Exercise tasks —
1 > List every phrase that appears in double quotation marks in the Prisoner's Dilemma passage below.
2 > Print, word for word, the part of the Prisoner's Dilemma passage below that opens with the words containing "Classic Games Theory" and closes with "payout will be.".

Text segment —
== == ==
Strategies are evaluated according to their potential payoff for the players adopting them. For example, in the classic Prisoner's Dilemma (you know, two guys locked in separate rooms, each under pressure to cop a deal by testifying against the other), the optimal result is for both guys to keep silent and thus escape punishment. If both confess, both are equally screwed, but not as badly as if only one confesses. In that case, one guy gets a little time and the other gets lots more than he would have if he'd cracked too.

Prisoner's Dilemma may not seem like much of a strategy game. As a once-off, it's not, which makes it ideal for studying Games Theory, as opposed to say Chess Theory. The strategic aspect of the game emerges over a series of games. Each player can adopt only a single tactic in a single game. But if you're playing a series of games, you can try different combinations of tactics (strategy = combination of tactics), like "confess half the time", so that different combinations of "confess" and "don't confess" yield different payout structures for each player.

If you played a bunch of games like this, you would quickly realize that if either player ever confesses, both players will learn to get the best average score by always confessing. Of course this means a classic game of Prisoner's dilemma has all the dramatic tension of tick-tac-toe.
Classic Games Theory analyzes payout structures in terms of the optimal strategy for an individual player to adopt in a series of games. It evaluates strategies in terms like how long a player can stay in the game by following a particular strategy, or how much the player's final payout will be.
== == ==
Given information —

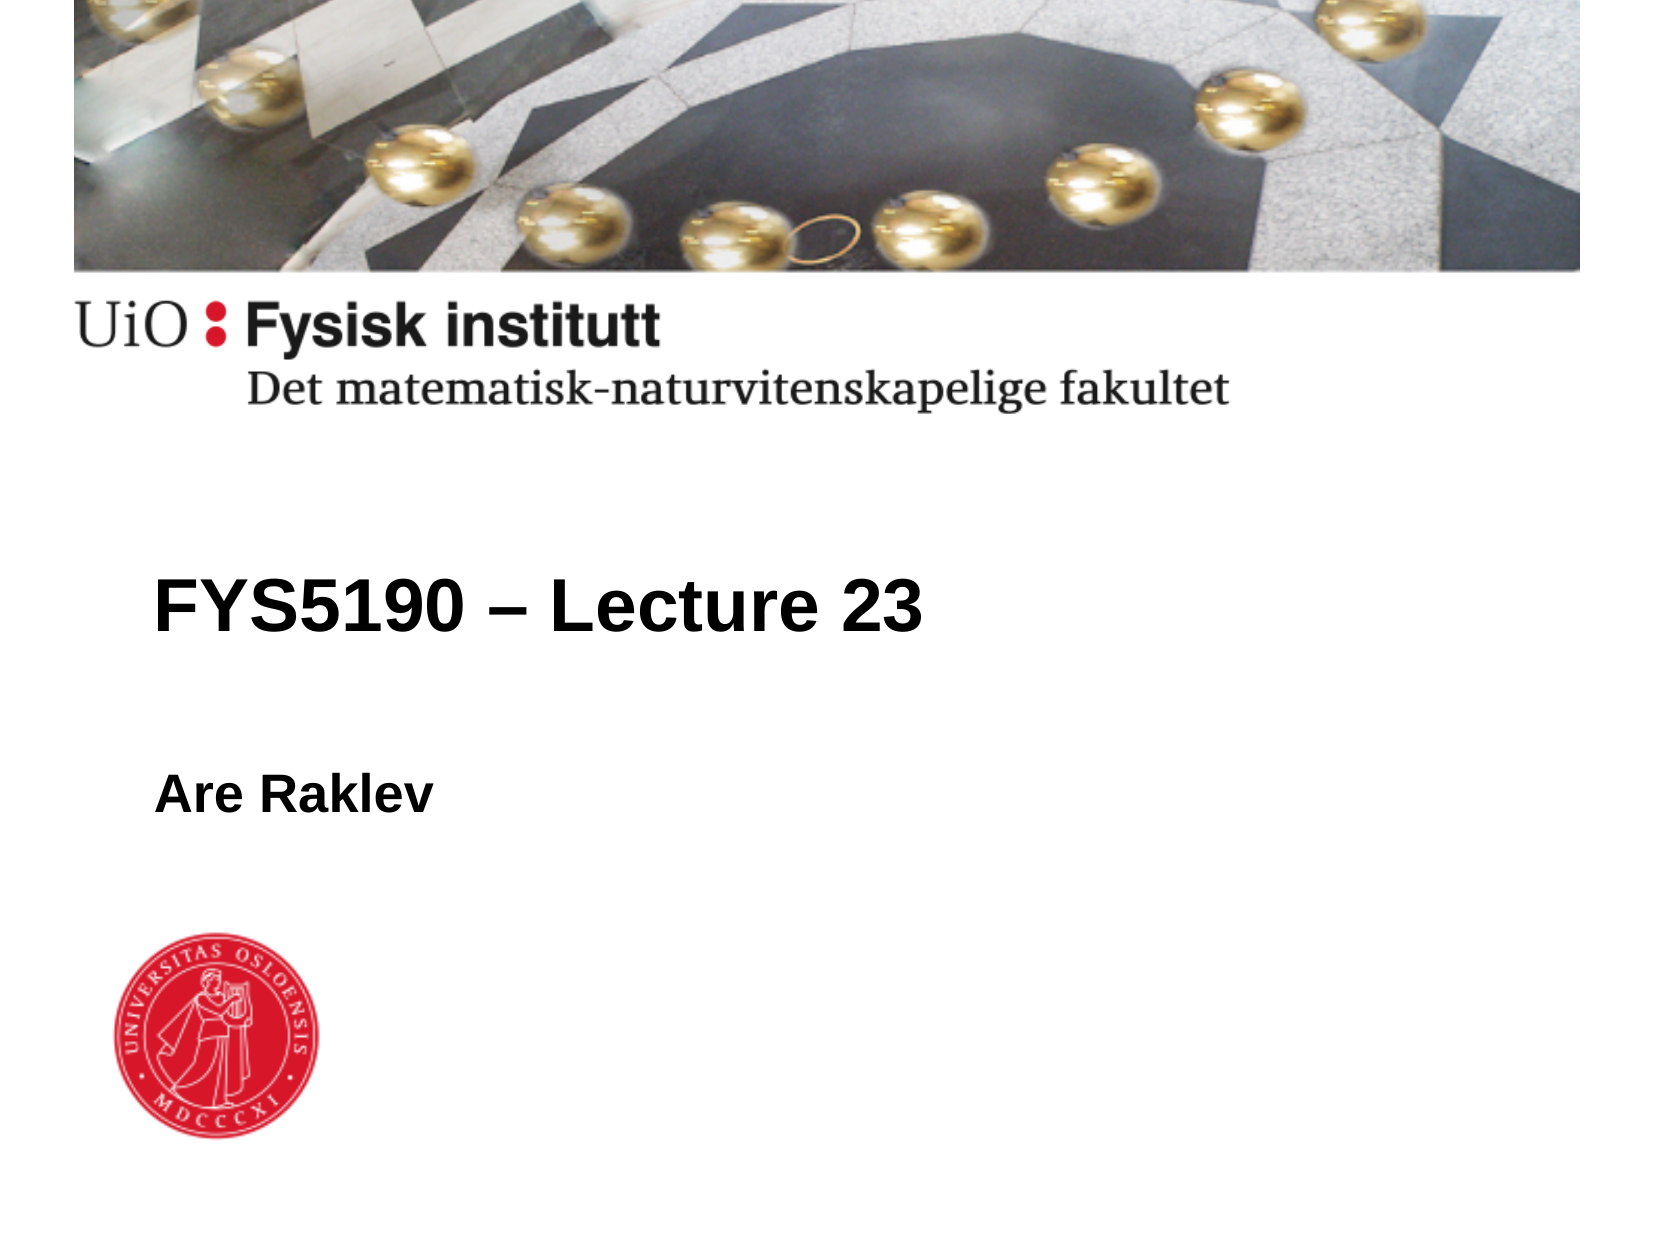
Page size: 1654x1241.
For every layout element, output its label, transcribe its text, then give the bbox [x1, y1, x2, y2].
== == ==
Response list —
1 >
"confess half the time"
"confess"
"don't confess"

2 >
Classic Games Theory analyzes payout structures in terms of the optimal strategy for an individual player to adopt in a series of games. It evaluates strategies in terms like how long a player can stay in the game by following a particular strategy, or how much the player's final payout will be.